We broadly welcome the steps that the Government have taken, especially to ensure that the Cabinet Office has a clearer and stronger role in crisis and resilience co-ordination. I appreciate that the Government have clearly signalled their intention to build on the work started by the last Government. The Resilience Directorate should provide clearer leadership. The resilience academy will help build expertise. A full-scale pandemic exercise is a necessary step in testing our ability to respond. These are real improvements, and we support them.
However, there is still much more to do. Preparedness must not be something that the Government remember only when disaster strikes. A culture of resilience should be embedded across the system, with clear accountability for ensuring that it does not fade from view. The Government’s response does not go far enough in simplifying the system. Complexity was a core failing in our pandemic response, yet we are in danger of replacing one tangle of bureaucracy with another. Data sharing remains a critical weakness, and without an efficient way to collect, share and use real-time information, we will make the same mistakes again.
That is why recommendation 10 is the wrong answer. The noble and learned Baroness, Lady Hallett, calls for simplification, yet her recommendation to establish yet another arm’s-length body would add another layer of complexity. A new statutory body, given responsibility for strategic advice, assessment, local consultation and national capability planning, is simply too broad in scope. A body that is simultaneously an adviser, a regulator, a strategy setter and a watchdog will be a body that lacks focus. Instead of bringing clarity, it will muddy decision-making. Instead of streamlining the system, it will entangle it further. Instead of ensuring resilience, it will create yet another institution competing for influence within an already crowded space.
If independent oversight is needed, let it be exactly that—an assessment function that checks government preparedness against a clear framework set by Ministers, not a permanent fixture with an ever-growing remit. Otherwise, we risk creating a body that spends its time lobbying Ministers for its own recommendations, regardless of whether they are useful or practical. When disaster strikes, there must be no doubt about who is responsible, who is making the decisions and who is accountable to the public.

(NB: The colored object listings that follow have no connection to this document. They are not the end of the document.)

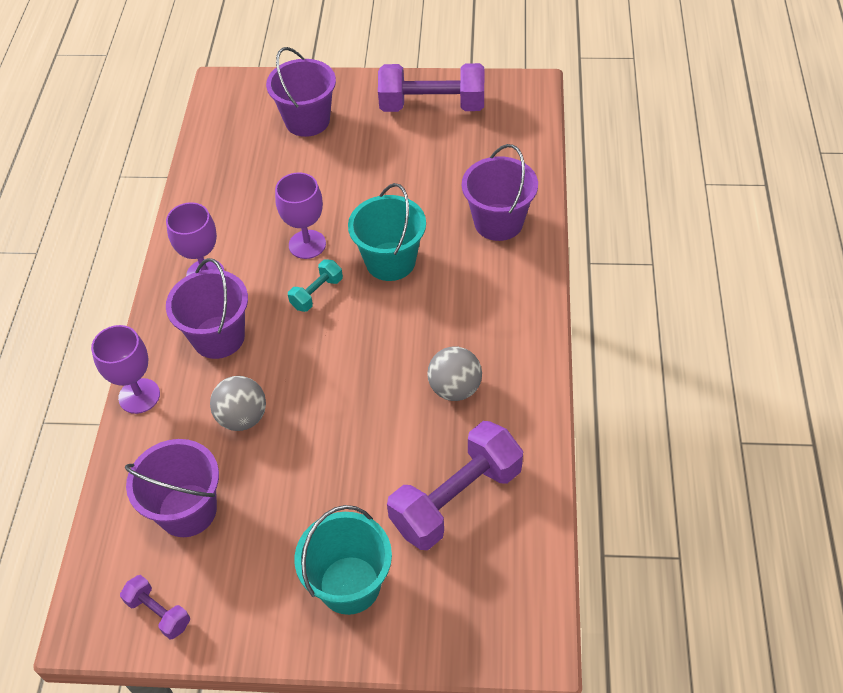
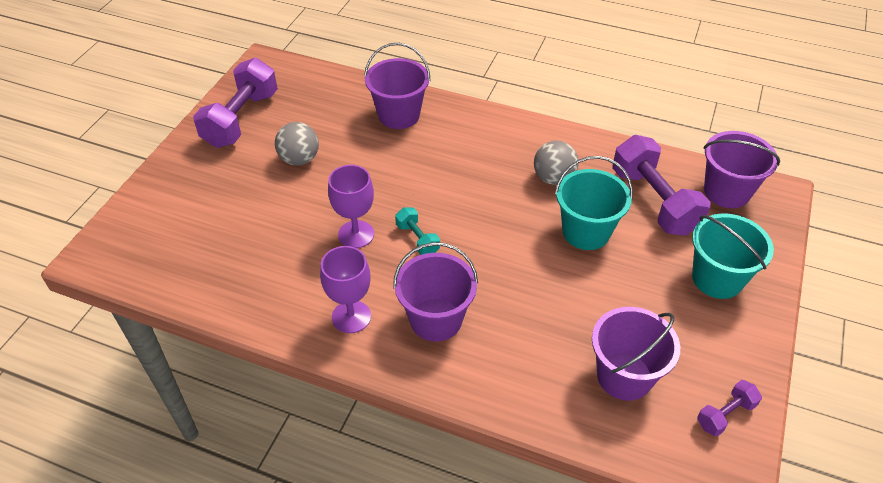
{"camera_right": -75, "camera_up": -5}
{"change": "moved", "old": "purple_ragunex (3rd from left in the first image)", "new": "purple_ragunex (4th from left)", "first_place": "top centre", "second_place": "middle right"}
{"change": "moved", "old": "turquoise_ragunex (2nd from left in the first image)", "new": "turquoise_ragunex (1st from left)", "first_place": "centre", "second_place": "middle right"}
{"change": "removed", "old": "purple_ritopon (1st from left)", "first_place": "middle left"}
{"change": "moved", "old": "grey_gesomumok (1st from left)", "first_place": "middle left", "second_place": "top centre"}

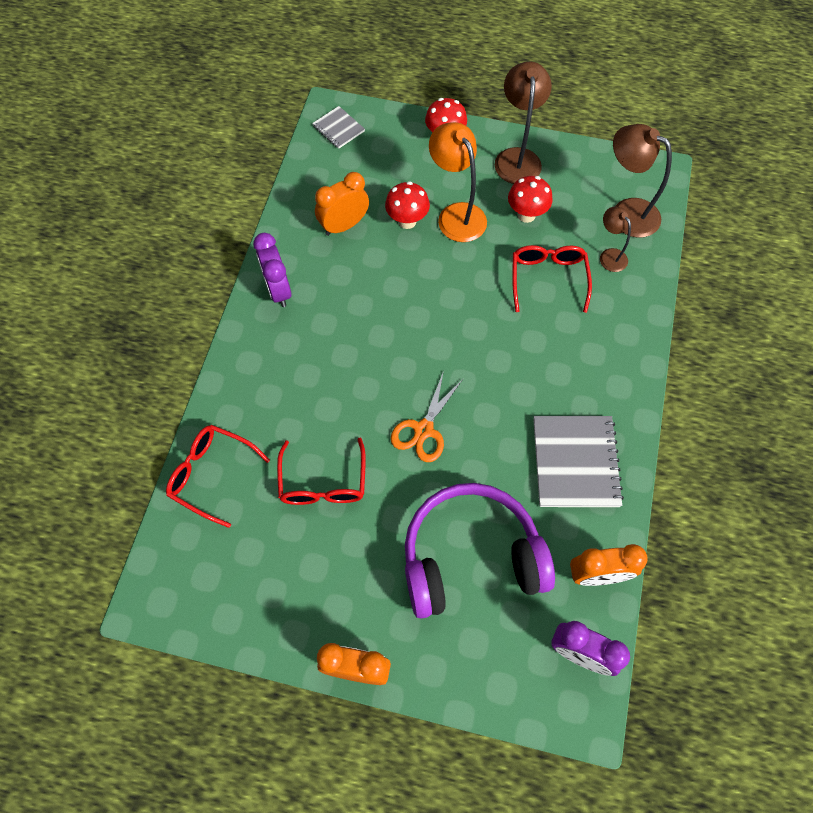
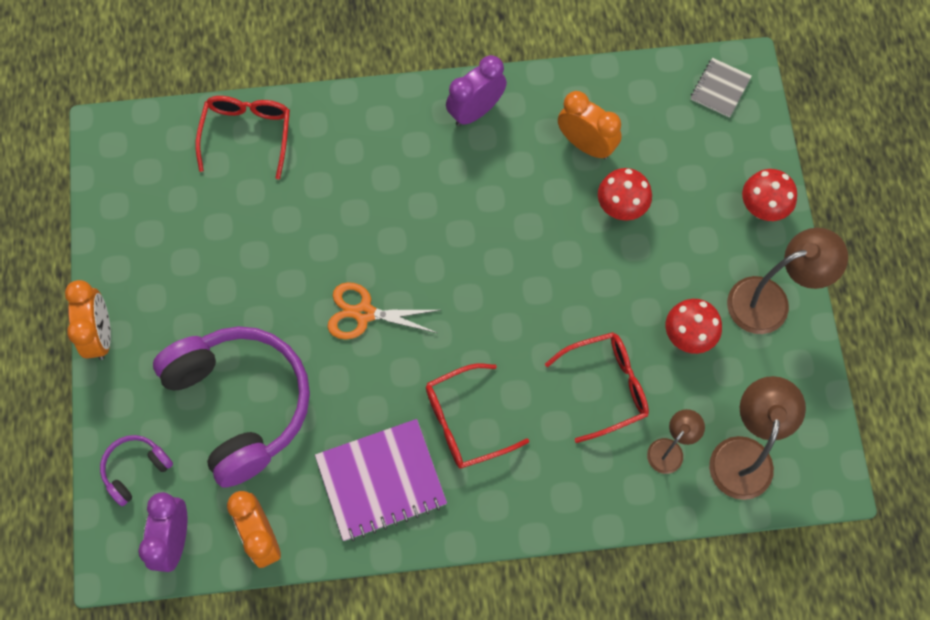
{"camera_right": 70, "camera_up": 5}
{"change": "removed", "old": "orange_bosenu", "first_place": "top centre"}
{"change": "recoloured", "old": "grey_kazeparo (2nd from left)", "new": "purple_kazeparo", "first_place": "middle right", "second_place": "bottom centre"}
{"change": "moved", "old": "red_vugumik (2nd from left)", "first_place": "centre", "second_place": "bottom centre"}
{"change": "added", "new": "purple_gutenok (1st from left)", "second_place": "bottom left"}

There are, of course, deeper questions that must be answered. How will we measure progress? Unless we have clear benchmarks, improvement is just an illusion. Without real accountability and framework clarity, the reviews, consultations and task forces risk being temporary solutions. Working out what to do is the easy part. The hard part is ensuring rigorous implementation backed up by data. Is there data to support the whole-system emergency strategy? In recommendation 7, the report asked for three-month publications to report back the findings of the nationwide investigations. Can the Minister speak to that?
Why is this inquiry taking so long? Lessons that could save lives should already be implemented. The Government speak of a duty of candour, but honesty is already required in the Civil Service Code. Yet as numerous inquiries such as Horizon, infected blood and Grenfell have demonstrated, it has not delivered transparency in the past, so how will this now be ensured? Above all, how do we ensure that this inquiry does not become just another exercise in bureaucratic introspection? We have seen too many reports whose conclusions are welcomed, debated, nodded at solemnly and quietly ignored. This cannot be one of them. The Government have not yet responded to last year’s House of Lords Statutory Inquiries Committee report on reforming the process by which public inquiries are conducted, and the committee has said it is unacceptable that so many recommendations have not been implemented. I call on the Government to consider last year’s report. Can the Minister provide an update on the timely implementation of the recommendations? So far, only one recommendation has been implemented.
Resilience is not built through process. It is not achieved by handing responsibly to another statutory body. It is built through strong leadership, clear accountability and a system that is ready to act when the moment demands. The Government’s response is a step in the right direction, but we must go further and move faster because the next crisis will not wait. When it comes, the true test will not be whether we have created another agency, or published another report, but whether we are finally and fully prepared to respond.